Optimize User#ci_owned_runners query V3
What does this MR do and why?
This is a new version of !79729 (merged). It was reverted by !80225 (merged) because of a staging QA incident: gitlab-com/gl-infra/production#6315 (closed). The problem is that the user gitlab-qa
/ 1614863
has a very extraordinary number of groups and projects (~6-7k) while the staging environment does not have many other than those. So, the SQL query plan was not good.
We also recently tried !81248 (closed) but it was not good in production.
Then, we decided to clean up staging env, so we did: 1, 2, 3.
Then, @ayufan created !83521 (merged) to reduce the number of ids that we pass to the query.
This MR is based on that and it optimizes the query from User#ci_owned_runners
by moving subqueries into CTEs and letting them use the existing index with a smarter query plan.
- Original issue: #336436
- Feature flag: #350322 (closed)
ci_owned_runners_cross_joins_fix
Database
Required data:
SELECT "members"."source_id"
FROM "members"
WHERE "members"."source_type" = 'Project'
AND "members"."type" = 'ProjectMember'
AND "members"."user_id" = 1614863
AND "members"."requested_at" IS NULL
AND (access_level >= 40);
SELECT "namespaces"."traversal_ids"
FROM "namespaces"
INNER JOIN "members" ON "members"."source_type" = 'Namespace'
AND "members"."requested_at" IS NULL
AND "members"."source_id" = "namespaces"."id"

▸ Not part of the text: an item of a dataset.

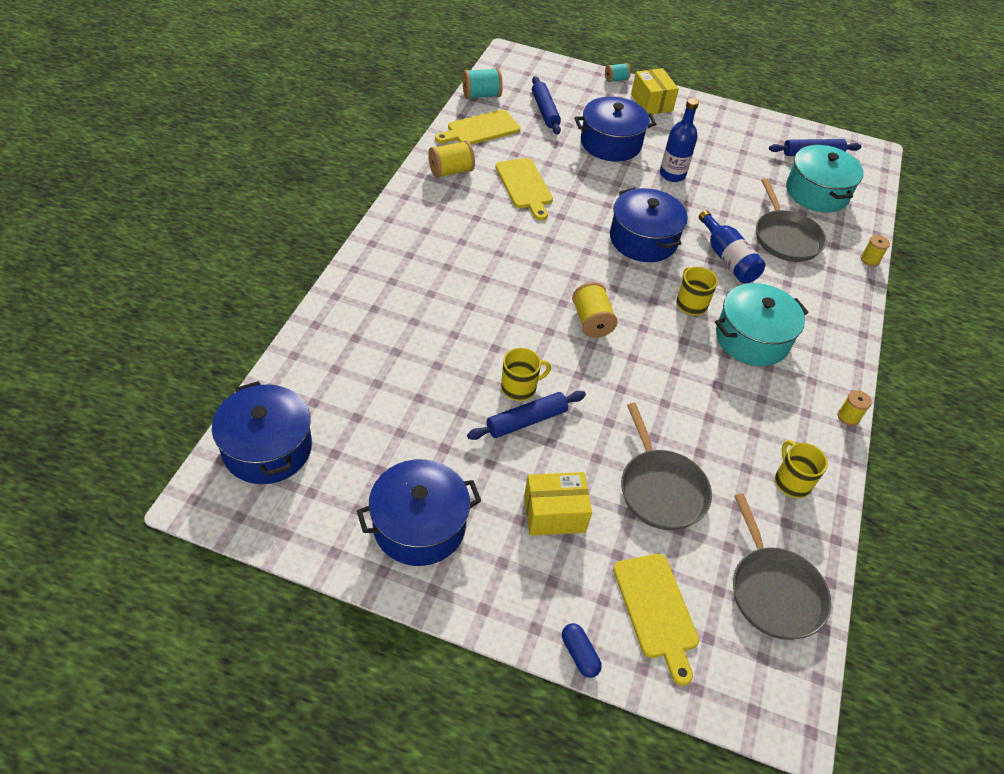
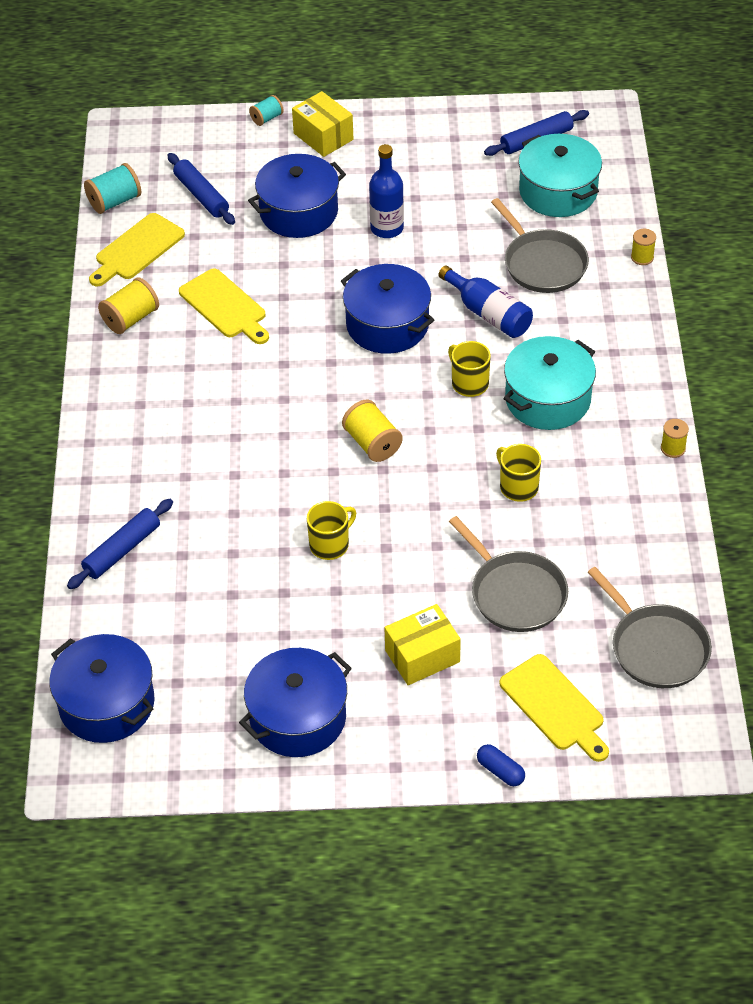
camera: 15 degrees left, 0 degrees up
(526, 421) = (353, 576): blue rolling pin -> blue rolling pin (122, 550)
(791, 482) = (638, 537): yellow mug -> yellow mug (518, 487)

AND "members"."type" = 'GroupMember'
WHERE "namespaces"."type" = 'Group'
AND "members"."source_type" = 'Namespace'
AND "members"."type" = 'GroupMember'
AND "members"."user_id" = 1614863
AND "members"."requested_at" IS NULL
AND (access_level >= 10)
AND (access_level >= 40)
ORDER BY namespaces.traversal_ids;
-- ids = [result above]
-- last_prefix = [-1]
-- namespace_ids = []
-- ids.each do |prefix|
-- next if last_prefix == prefix[0..(last_prefix.count - 1)]
-- last_prefix = prefix
-- namespace_ids << prefix[-1]
-- end
SELECT "namespaces"."traversal_ids"
FROM "namespaces"
INNER JOIN "members" ON "members"."source_type" = 'Namespace'
AND "members"."requested_at" IS NULL
AND "members"."source_id" = "namespaces"."id"

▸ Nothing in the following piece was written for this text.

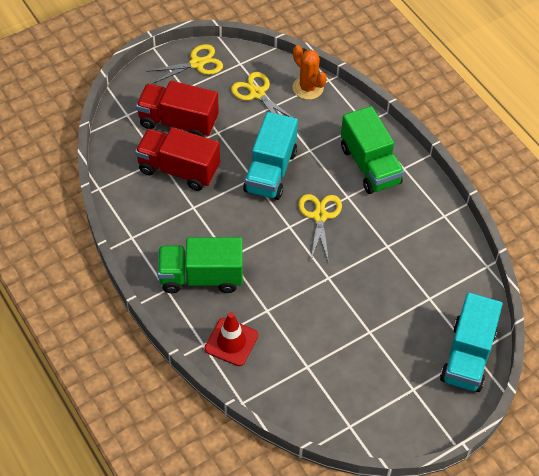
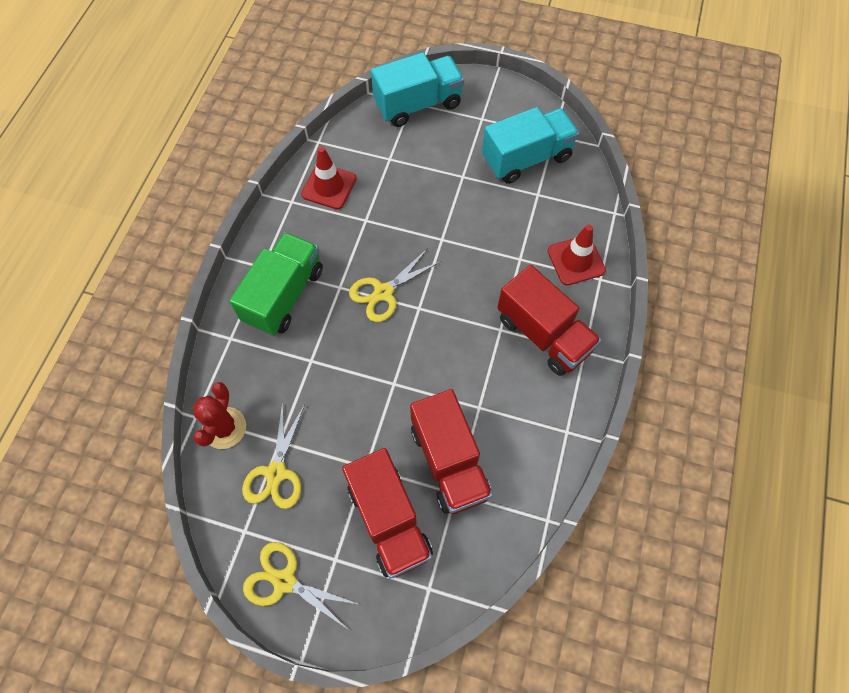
camera: 130 degrees left, 10 degrees up
(201, 277) = (543, 334): green truck -> red truck
(270, 171) = (370, 374): turquoise truck -> turquoise truck (526, 158)
(308, 88) = (224, 428): orange cactus -> red cactus
(437, 245) = (329, 186): none -> red traffic cone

AND "members"."type" = 'GroupMember'
WHERE "namespaces"."type" = 'Group'
AND "members"."source_type" = 'Namespace'
AND "members"."type" = 'GroupMember'
AND "members"."user_id" = 1614863
AND "members"."requested_at" IS NULL
AND (access_level >= 10)
AND (access_level >= 50)
ORDER BY namespaces.traversal_ids;
-- ids = [result above]
-- last_prefix = [-1]
-- namespace_ids = []
-- ids.each do |prefix|
-- next if last_prefix == prefix[0..(last_prefix.count - 1)]
-- last_prefix = prefix
-- namespace_ids << prefix[-1]
-- end
New query for ci_owned_runners
SELECT ci_runners.*
FROM (
(
SELECT ci_runners.*
FROM ci_runners
INNER JOIN ci_runner_projects runner_projects ON runner_projects.runner_id = ci_runners.id
WHERE runner_projects.project_id IN (...ids...)
)
UNION
(
WITH cte_namespace_ids AS MATERIALIZED (
SELECT ci_namespace_mirrors.namespace_id
FROM ci_namespace_mirrors
WHERE (traversal_ids && ARRAY[...ids...]::int[])
),
cte_project_ids AS MATERIALIZED (
SELECT ci_project_mirrors.project_id
FROM ci_project_mirrors
WHERE (ci_project_mirrors.namespace_id IN (SELECT namespace_id FROM cte_namespace_ids))
)
SELECT ci_runners.*
FROM ci_runners
INNER JOIN ci_runner_projects ON ci_runner_projects.runner_id = ci_runners.id
WHERE (ci_runner_projects.project_id IN (SELECT project_id FROM cte_project_ids))
)
UNION
(
WITH cte_namespace_ids AS MATERIALIZED (
SELECT ci_namespace_mirrors.namespace_id
FROM ci_namespace_mirrors
WHERE (traversal_ids && ARRAY[...ids...]::int[])
)
SELECT ci_runners.*
FROM ci_runners
INNER JOIN ci_runner_namespaces ON ci_runner_namespaces.runner_id = ci_runners.id
WHERE (ci_runner_namespaces.namespace_id IN (SELECT namespace_id FROM cte_namespace_ids))
)
) ci_runners;
Production result: https://console.postgres.ai/gitlab/gitlab-production-tunnel-pg12/sessions/9479/commands/33628
Other attempts:
- no CTE: https://console.postgres.ai/gitlab/gitlab-production-tunnel-pg12/sessions/9479/commands/33625
- full CTE: https://console.postgres.ai/gitlab/gitlab-production-tunnel-pg12/sessions/9479/commands/33624
- Minimum CTE with JOIN: https://console.postgres.ai/gitlab/gitlab-production-tunnel-pg12/sessions/9479/commands/33622
MR acceptance checklist
This checklist encourages us to confirm any changes have been analyzed to reduce risks in quality, performance, reliability, security, and maintainability.
-
I have evaluated the MR acceptance checklist for this MR.
Related to #336436